ただひとつの願い ( 3 / 5 )
(ちゃんと食べられるだろうか?)
という心配はまったくの杞憂に終わった。
久しぶりに口にする譲くんの料理は、どれもおいしくて、懐かしくて、私は泣いたり笑ったりしながらしっかり平らげた。

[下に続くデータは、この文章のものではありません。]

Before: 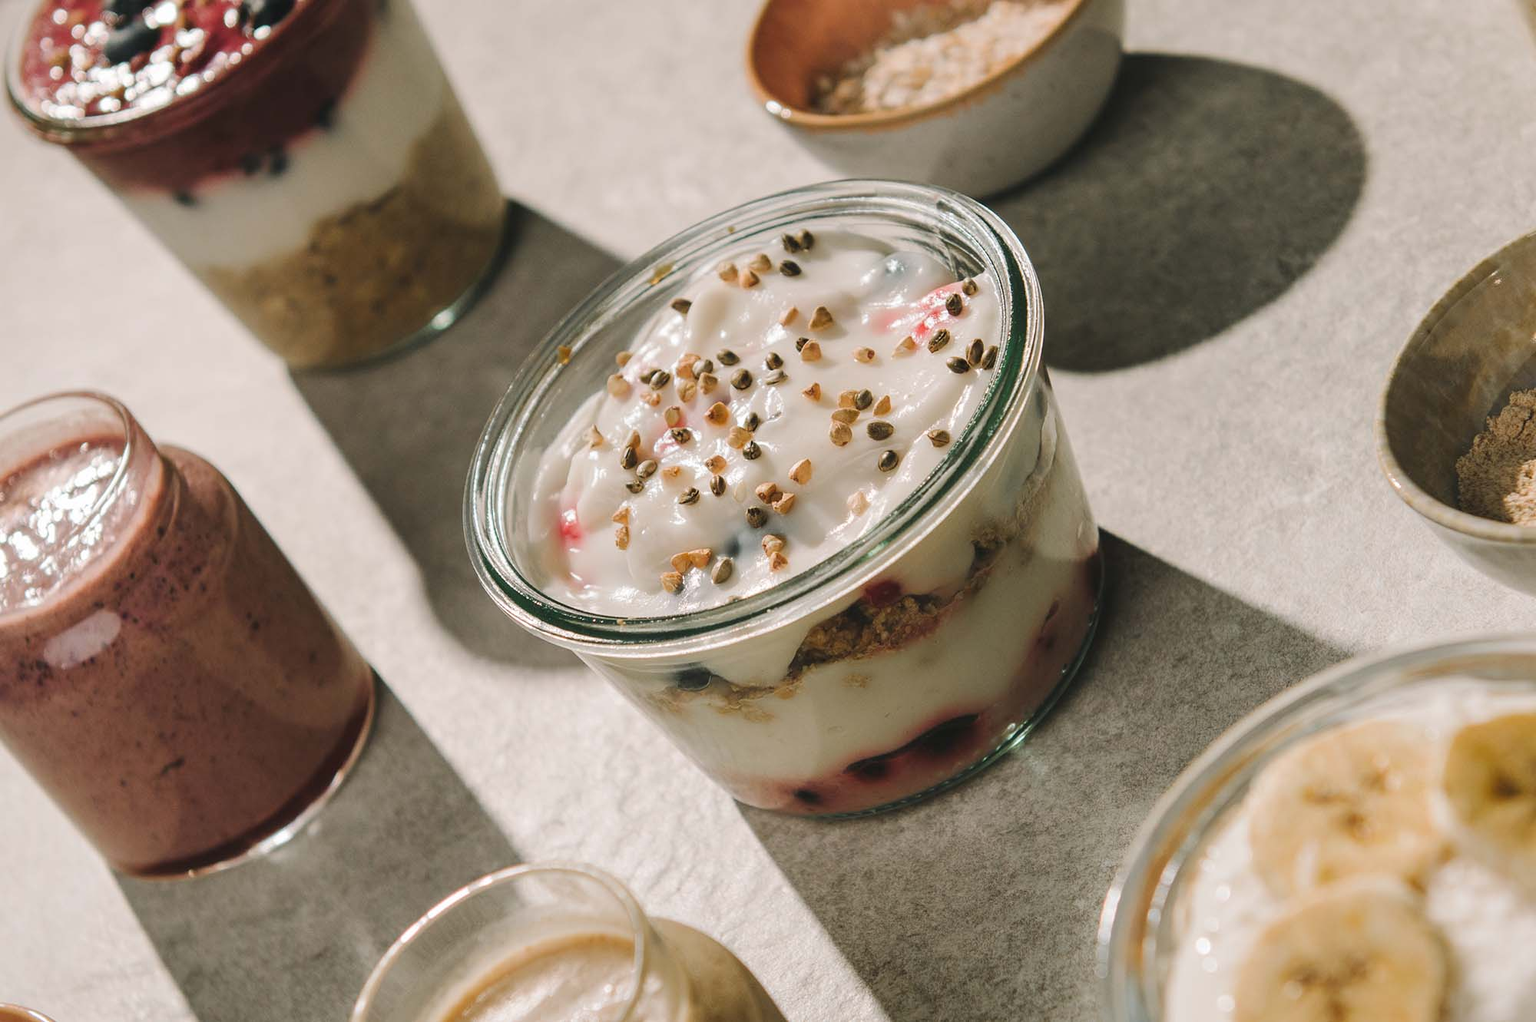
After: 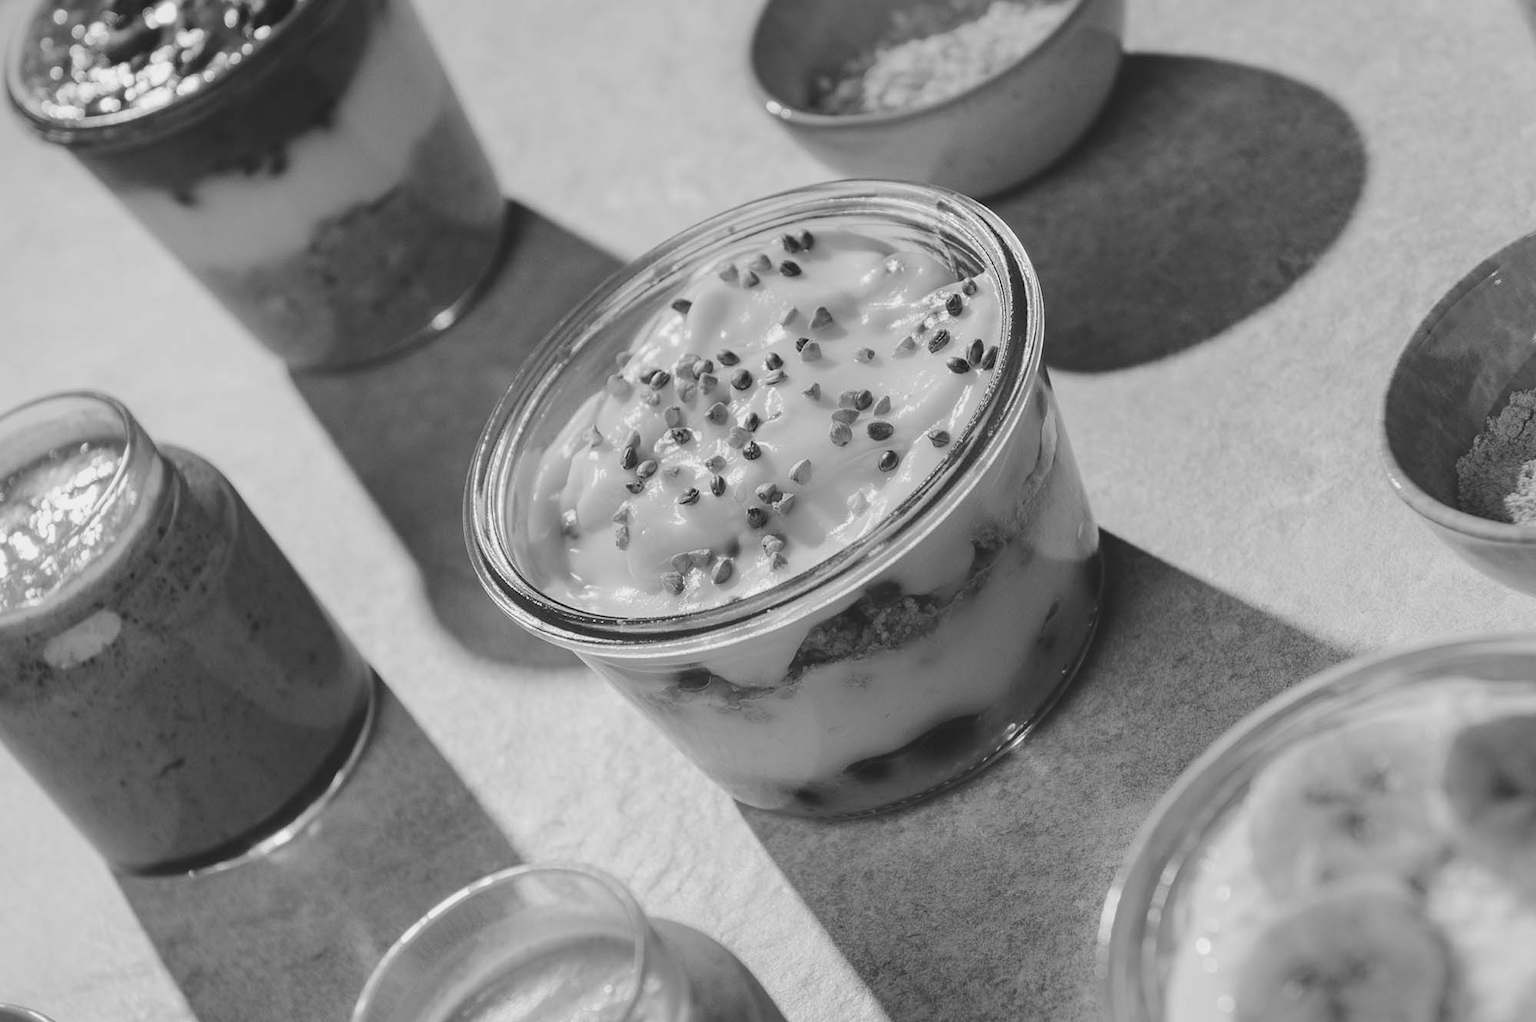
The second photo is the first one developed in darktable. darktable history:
contrast brightness saturation: contrast 0.03, brightness 0.06, saturation 0.13
color balance: lift [1.005, 0.99, 1.007, 1.01], gamma [1, 1.034, 1.032, 0.966], gain [0.873, 1.055, 1.067, 0.933]
monochrome: a -11.7, b 1.62, size 0.5, highlights 0.38
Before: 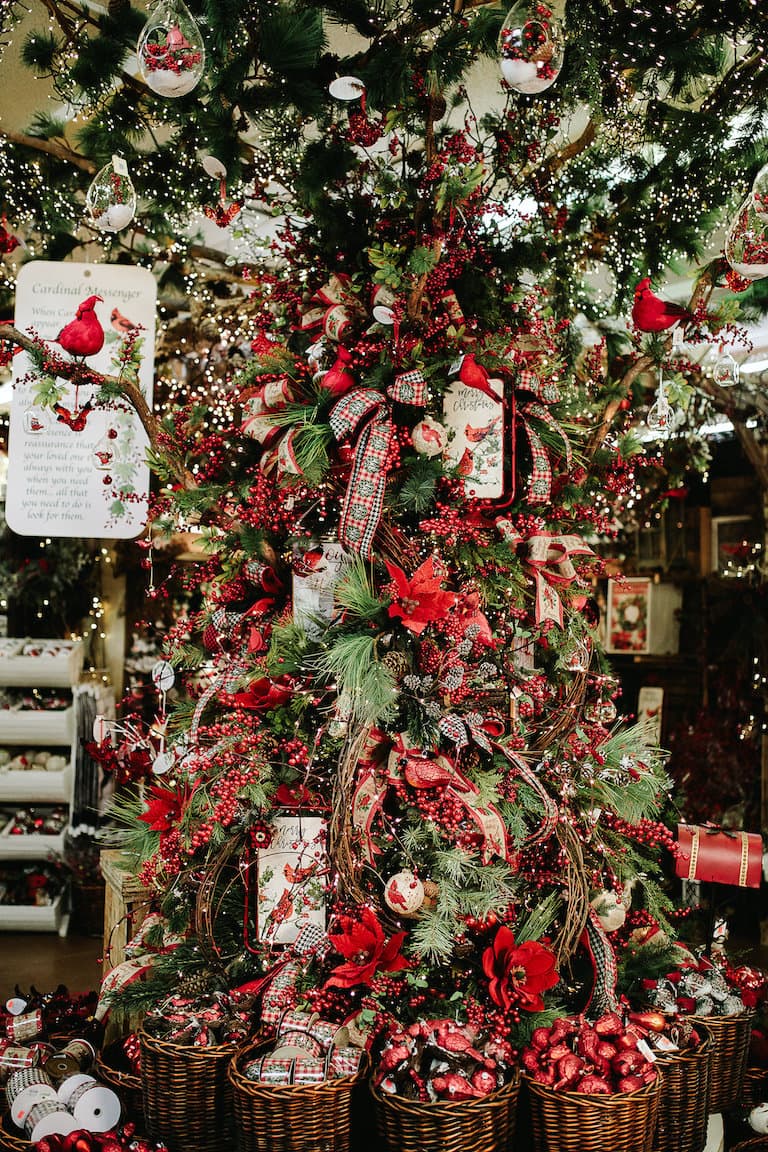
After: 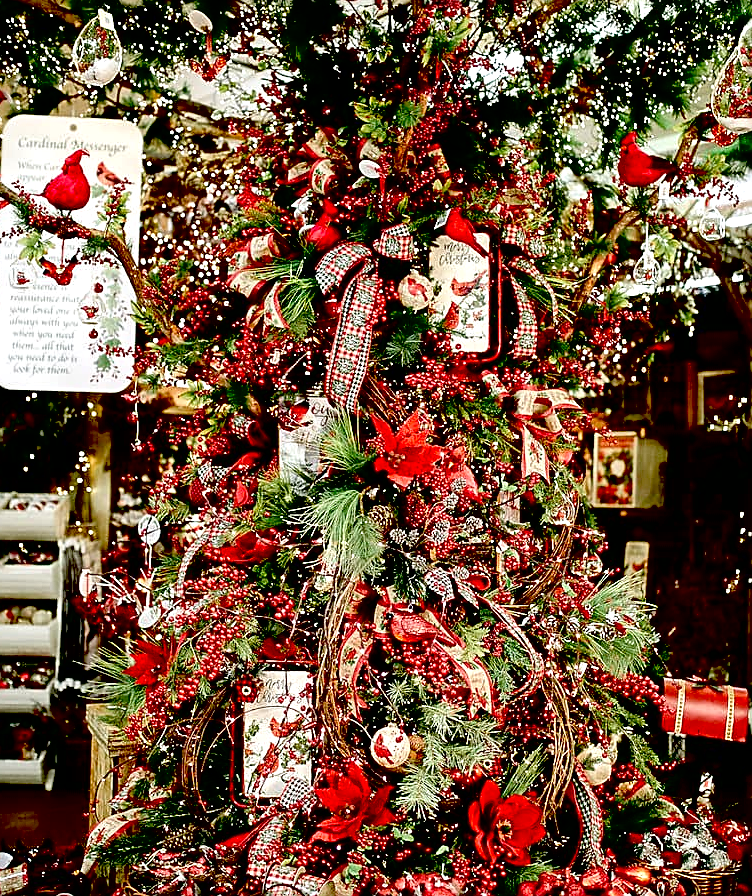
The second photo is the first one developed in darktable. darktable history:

眠っていた身体のいろいろな器官がようやく動き出し、「人」としてこの世界に馴染み始めた気がした。
「……何か……戻ってきたっていう感じ……」
「よかった。先輩がちゃんと食べてくれて、俺も安心しました」
譲くんがうれしそうに微笑む。
「みんなは……朔や八葉のみんなはどうしてるの?」
もっと前に聞くべきだったことを、私は口にした。
「みんな元気ですよ。あなたが戻ってきたことを本当に喜んでいます」
「そっか…」
あの空間から譲くんに助け出されて、降り立った先は秋の京邸だった。
喜びも束の間、いきなり気が遠くなって、ついさっきまで眠り続けていたのだ。
「あの……」
遠慮がちに譲くんが切り出す。
「みんな、一刻も早くあなたに会いたいんですけど、とりあえず数日は遠慮するって…」
「どうして?」
私が尋ねると、譲くんの顔がサッと赤くなった。
「そ、その……しばらくは2人きりで過ごしたいだろうから…って」
「あ……」
私も顔を赤くする。
「みんな……俺が必死であなたを探していたことを知っているから、気をきかせてくれてるんだと思います。この半年、俺は他人のことなんて考えている余裕がなかったのに……」
「譲くん……」
カタンと箸を置きながら、私は身を乗り出した。
「あのね、私、こっちに戻れたら絶対にやりたいって思ってたことがあるの。明日、それをやってもいいかな?」
「何ですか?」
「お弁当を持ってね、譲くんと2人で平和になった京を散歩するの!」
「!!」
譲くんの表情が強ばったことに気づかずに、私は続けた。
「青い空の下で、花を見たり、木立の中を歩いたり、市で買い物したり…。朝から出掛けて、のんびり歩いて、お昼になったら川の土手に腰を下ろして、お弁当食べて……」
突然抱き締められて、言葉は途中で虚空に消えた。
「ゆ…譲くん?」
「…そんなこと……そんなこと望んでたんですか…?」
彼が何を言いたいのか分からず、戸惑いながら私は続ける。
「う、うん…。もし1日だけでも戻れたら、そんな風に過ごしたいなって…」
「…あなたって人は……!」
譲くんが黙ってしまったので、私はそのまま彼に身を預けていた。
長い沈黙だった。
やがて、ゆっくりと彼が語り出す。
「……あなたはもっといろいろ望んで…いいんだ…! 縁もゆかりもない世界を守るために、戦場に立って、傷ついて、最後にはその身まで捧げて……! あなたは、お人好し過ぎますよ! 先輩…」
最後は涙声になっていた。
彼の背中にゆっくりと手を回す。
「でもまた、譲くんに会えたよ…。私は、ほかのことなんて何も望まないもの。一番の望みが、かなったんだよ…」
「…先輩……」
どちらがどちらを慰めているのかわからないまま、私たちはお互いの背をさすり、労り合っていた。